I finish up the dishes and start my dinner.
“Where’s Geraldine?” Walter asks as he comes into the kitchen. He gives me a hug. The angel side to his bi-polar personality.
“You made her cry,” I say flatly.
“I’m not done with her yet either,” he says.

“I don’t know where she is,” I lie.
He leaves the room.

Mary breezes in. She can tell I’m mad after I tell her, “He shouldn’t have talked to her like that in public. She’s got this whole place to run on her own and here she is washing the dishes from his BBQ. He expects her to do everything all at the same time.” I don’t like that he sometimes treats her like a servant.
I have authority issues. I know this.

Mary tries to smooth things over. She’s mostly drunk on Pisco. She’s talking loudly to me in English. “He gets like this when he drinks,” she says. “But at the same time, this is a job that requires you to be able to multi-task. Geral knows this.” She gestures wildly, “I like Geraldine. She’s good people. She’s been here a long time. She knows a lot of things that happened in the past. I used to cry on her shoulder. I don’t want anyone else to come in and take her spot. I like Geraldine. I told Walter not to fire her right now. To wait at least until tomorrow to think things through.”
I stir my vegetables.

Mary breezes out. A little bit later she breezes back in. “Don’t say anything,” she says, putting her hand on my arm. “Don’t get in the middle. Don’t say anything to Geraldine about this.”
It’s good advice. I don’t like playing sides. I never have. But I’ll say it like I see it if asked. I remind myself not to talk bad about Walter to Geraldine when we talk later. They’ve worked together for a lot of years. It’s not my place to get in the middle of a work place situation. Mary is right, it’s better not to get in the middle.

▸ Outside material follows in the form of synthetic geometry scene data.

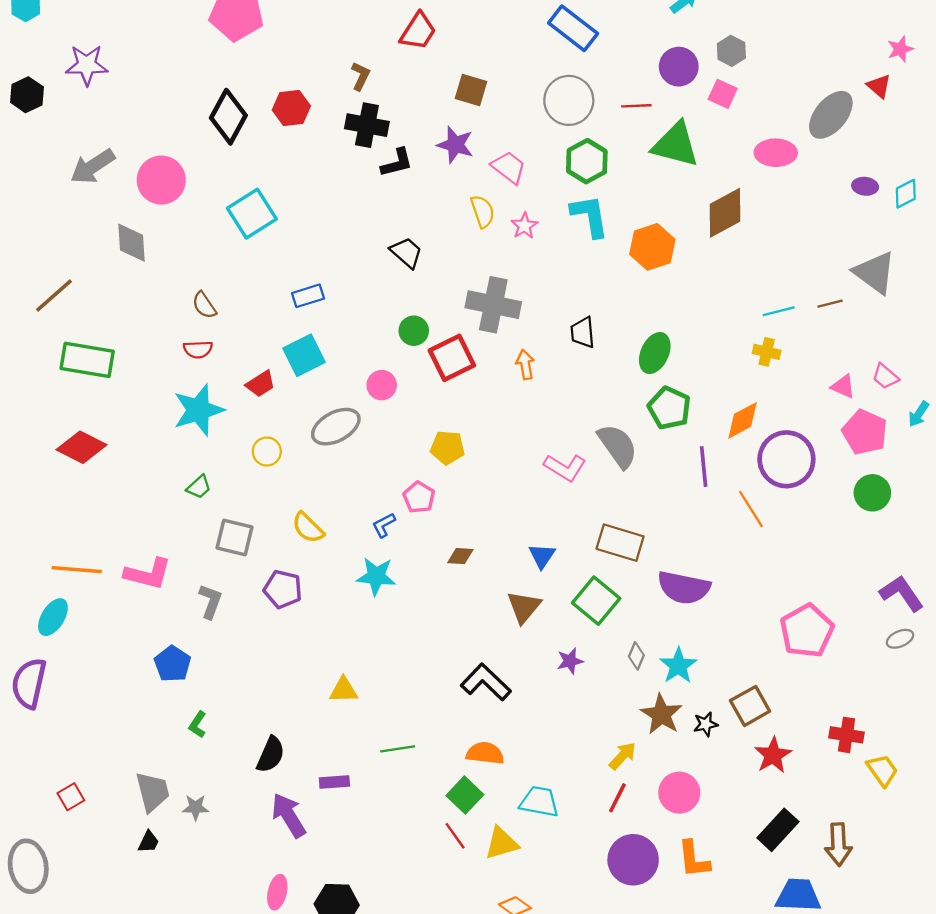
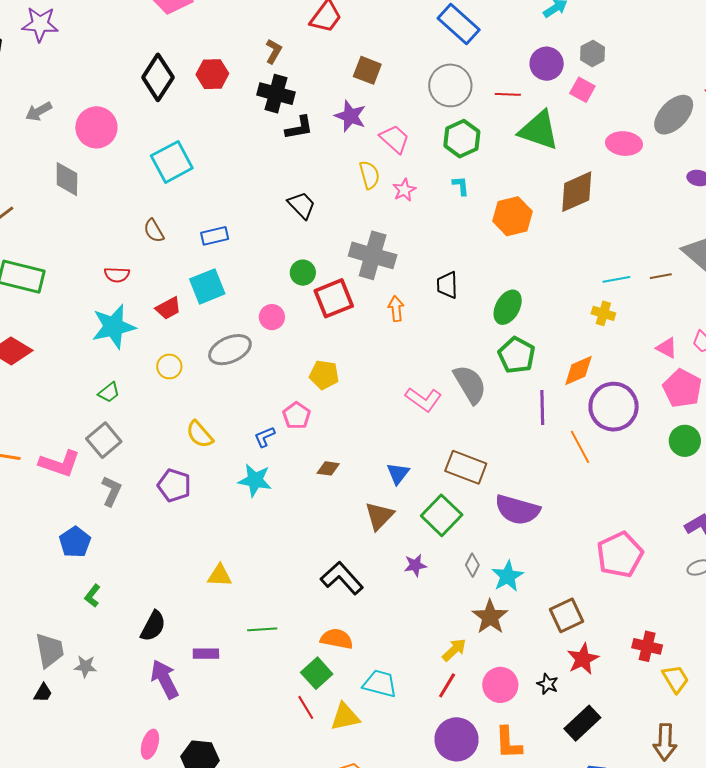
gray arrow: (93, 167) -> (39, 111), size x0.7
cyan L-shape: (590, 216) -> (461, 186), size x0.5
brown semicircle: (204, 305) -> (154, 231), moved
gray square: (234, 537) -> (104, 440), moved, turned 32
black star: (706, 724) -> (548, 684), moved, turned 30
brown arrow: (838, 844) -> (665, 742), moved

When I can I retreat to my room. The drama plays out. I can hear it. Walter is loud and mean when he’s drunk. I don’t want anything to do with him right now.
Eventually all his guests leave and the house quiets down.

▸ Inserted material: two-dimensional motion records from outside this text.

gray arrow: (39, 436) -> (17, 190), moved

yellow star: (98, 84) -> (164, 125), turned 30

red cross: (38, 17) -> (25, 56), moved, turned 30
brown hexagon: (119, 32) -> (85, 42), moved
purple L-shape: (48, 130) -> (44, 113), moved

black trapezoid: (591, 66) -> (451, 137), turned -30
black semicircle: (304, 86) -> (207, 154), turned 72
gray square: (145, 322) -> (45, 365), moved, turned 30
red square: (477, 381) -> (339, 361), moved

“Que drama!” I’d told Fiorella when she came into the kitchen where Mary and I had been talking.
“Oh this?” she asks, “This is usual. This is normal. When I first started going out with Terry and hanging out with his friends I thought, ‘Oh my god!’ But now, it’s no big thing. It’s always like this and it’s always fine in the end.”

Some people live for the drama. Me? I don’t like to live it; I just like to write about it. And I prefer it when the pain is all fictional. C’est la vie?

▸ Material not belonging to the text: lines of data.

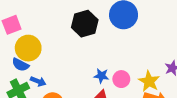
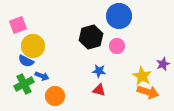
black hexagon: (85, 24) -> (91, 37), moved
pink circle: (121, 79) -> (117, 46), moved

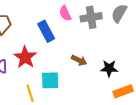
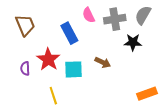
black star: (109, 68) -> (133, 42), moved
cyan square: (50, 80) -> (73, 69), moved

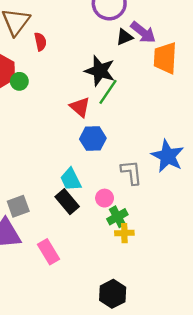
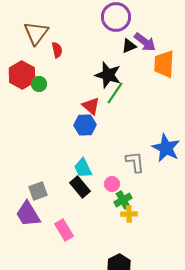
blue hexagon: (93, 139) -> (85, 125), moved

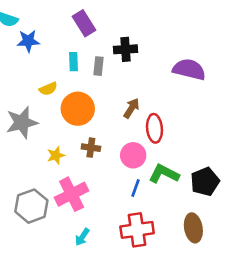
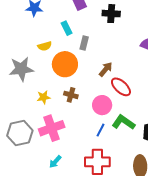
black cross: (126, 49) -> (111, 14), moved
cyan rectangle: (73, 62) -> (67, 28), turned -32
gray rectangle: (99, 66) -> (84, 43), moved
red ellipse: (154, 128) -> (121, 87), turned -50

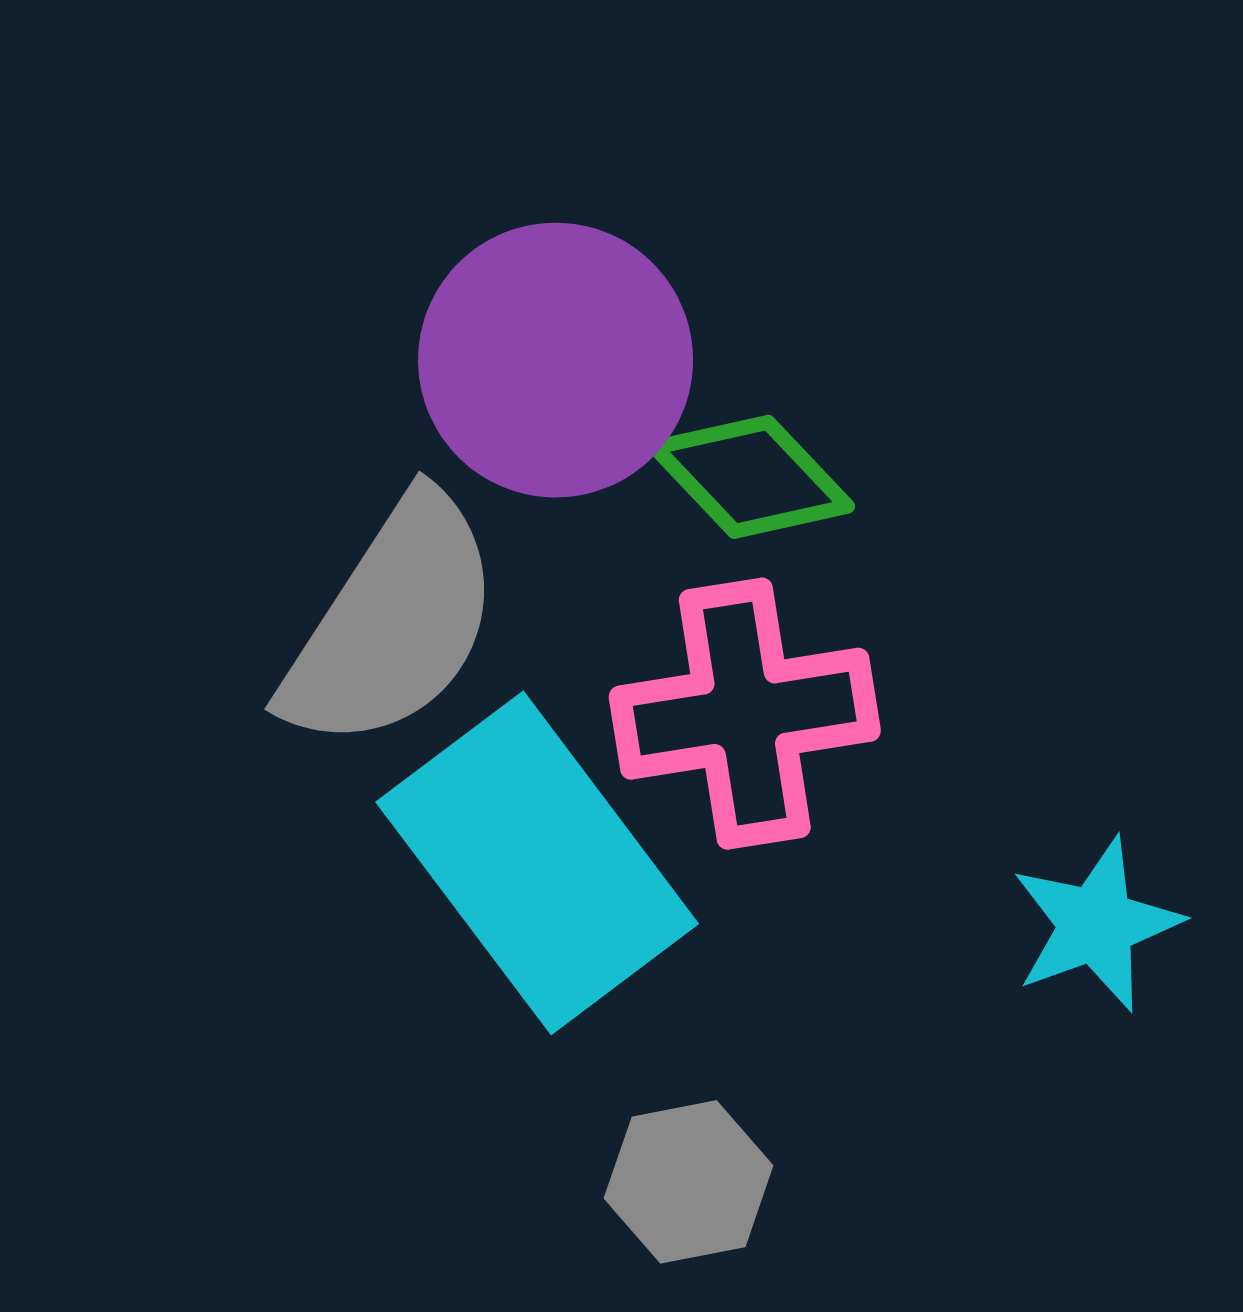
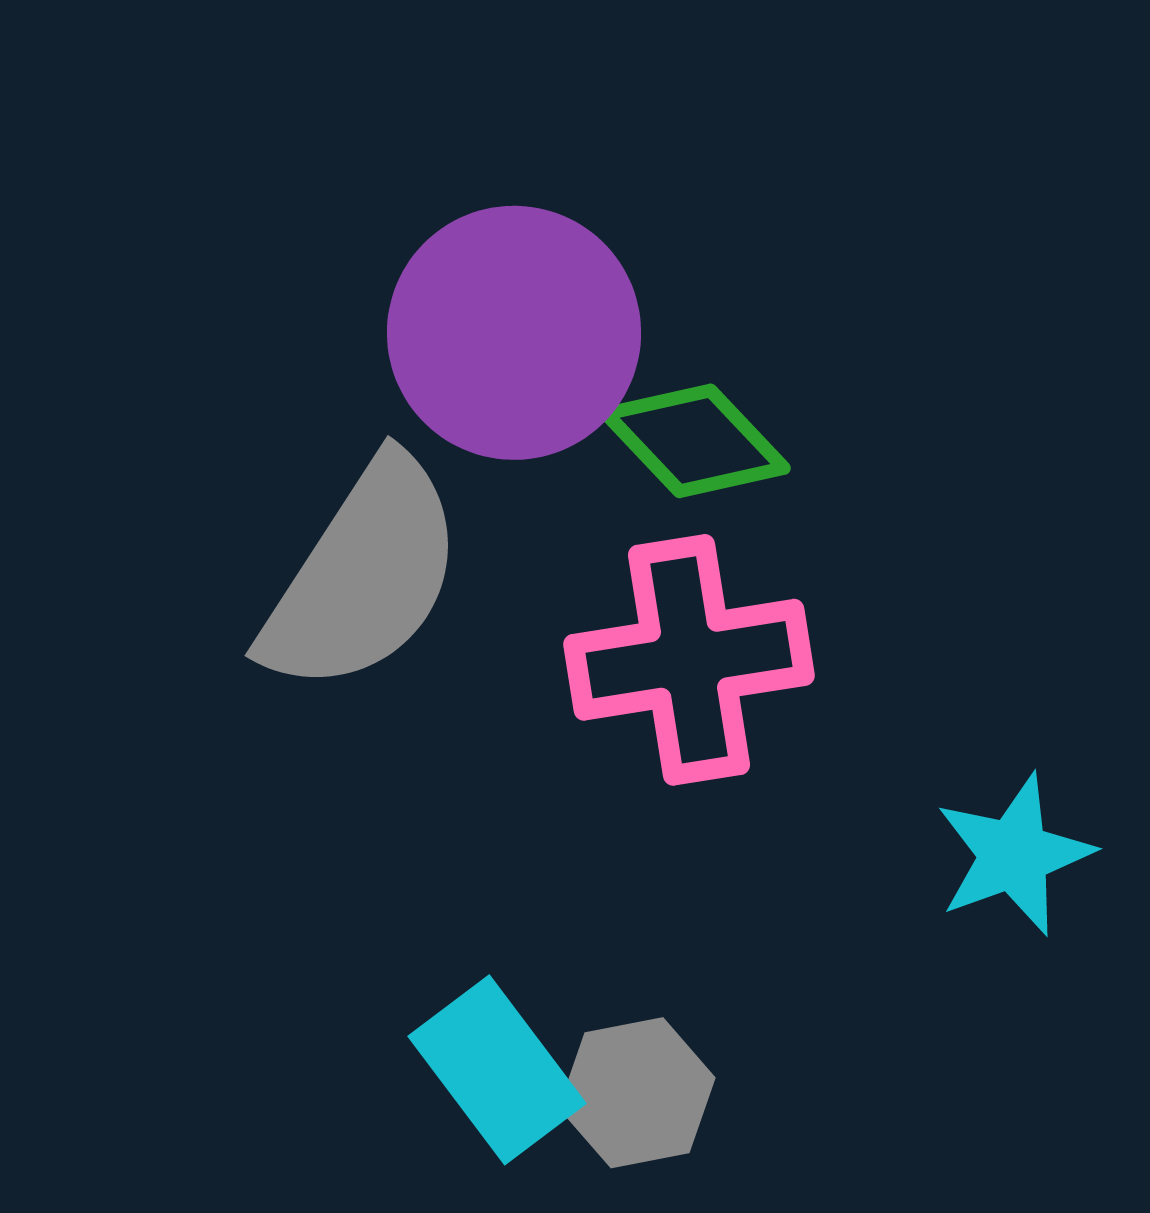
cyan rectangle: (537, 863) -> (497, 1070), moved, size x0.6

This morning, Saturday, I go out to my “office” on the front porch. Walter walks past me and puts a hand on my shoulder. “Employees have to have a tough skin to work here.” He says it as if to apologize and justify his behavior of the day before. I don’t respond.

Some people just shouldn’t drink. I think Walter is one of those people.
Geraldine has the weekends off. I’ll check in with her some other day. For now I’ll edit Walter’s memoirs and write the things that come into my own mind and post it for all the world to see. And then maybe even then, it’s a good thing for a Mean Girl to keep her Mean Thoughts to herself.

1 comment:

  1. "Anything can be interesting, I think. It just depends on how you tell it, right?"

    Love this. The whole post is brilliant.